TEXT EXCERPT:
****************

WIPT is developing a floating reservoir cover that provides a stable platform upon which a photovoltaic (PV) power generating system may be affixed. The power generated by the PV system would be used to offset power used by facilities at, or near, the reservoir site. This new technology presents some fairly complex engineering issues such as wind, weight balance/counter balance, security, etc., and would be the first of its kind on a potable water reservoir. WIPT will be responsible for all permits and approvals.
Lilac Reservoir, which is in need of a replacement cover, has been chosen as the initial site to be evaluated for project development. If successful, this technology may be utilized on other District reservoirs. It is anticipated that the annual power produced will be 266,000 kWh, or 44% of the power usage at Lilac Pump Station. The District’s cost savings would be $400,000 to $500,000 over the life of a 20 year power purchase agreement (PPA), or the approximate cost of a new hypolon floating cover.

****************

PROMPT A: According to the reservoir cover text, what percentage of the power usage at Lilac Pump Station would the expected annual power output equal?
PROMPT B: Summarize the reservoir cover text in two sentences.
The records that come next are separate material unrelated to the reservoir cover text.

GIVEN RECORDS:
****************

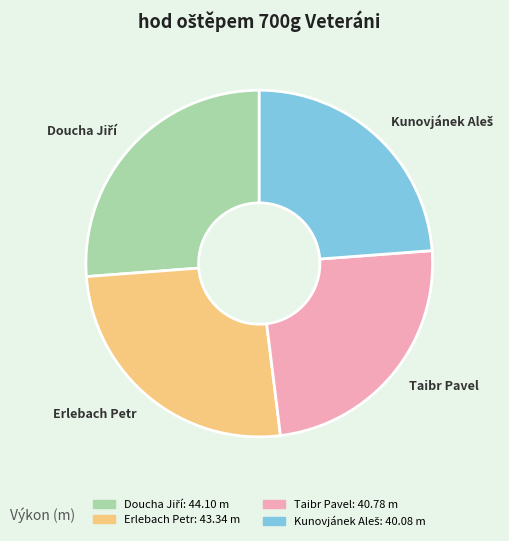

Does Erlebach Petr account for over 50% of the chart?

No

****************

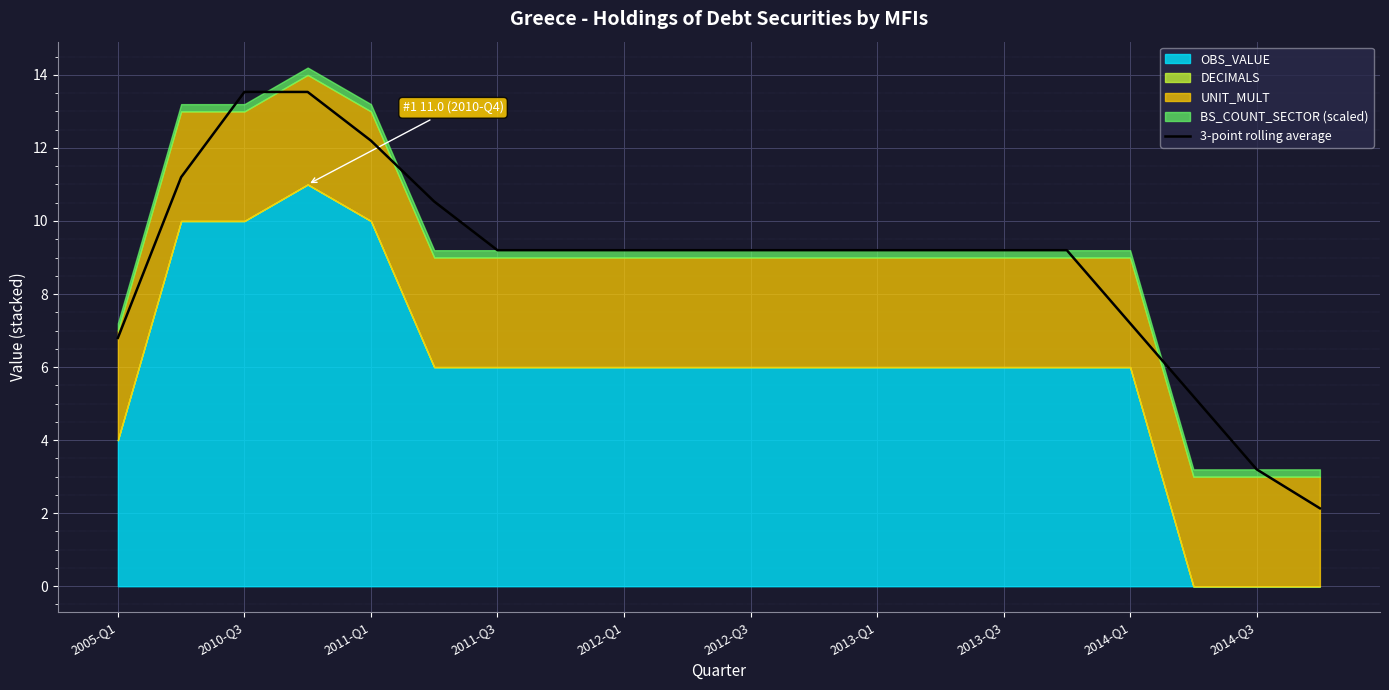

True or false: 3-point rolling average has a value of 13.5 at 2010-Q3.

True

****************

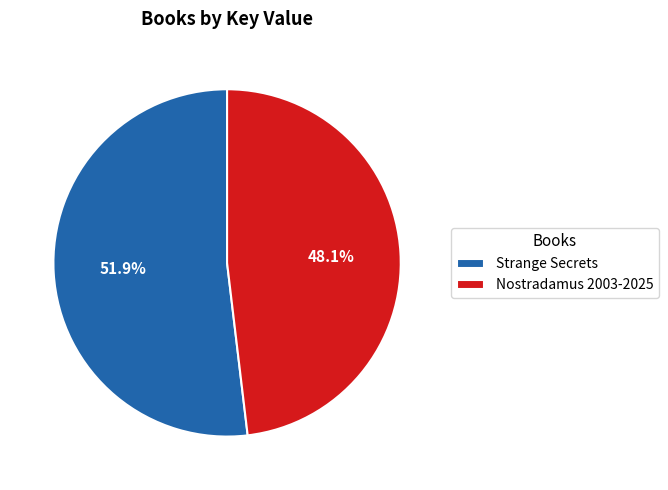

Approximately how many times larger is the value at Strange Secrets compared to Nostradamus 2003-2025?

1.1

****************

RESPONSE AREA A: 44%

RESPONSE AREA B: WIPT is developing a floating reservoir cover that would support a photovoltaic system, whose power would offset electricity used by facilities at or near the reservoir. Lilac Reservoir, which needs a replacement cover, is the first site to be evaluated, with an expected 266,000 kWh per year and District savings of $400,000 to $500,000 over a 20-year power purchase agreement.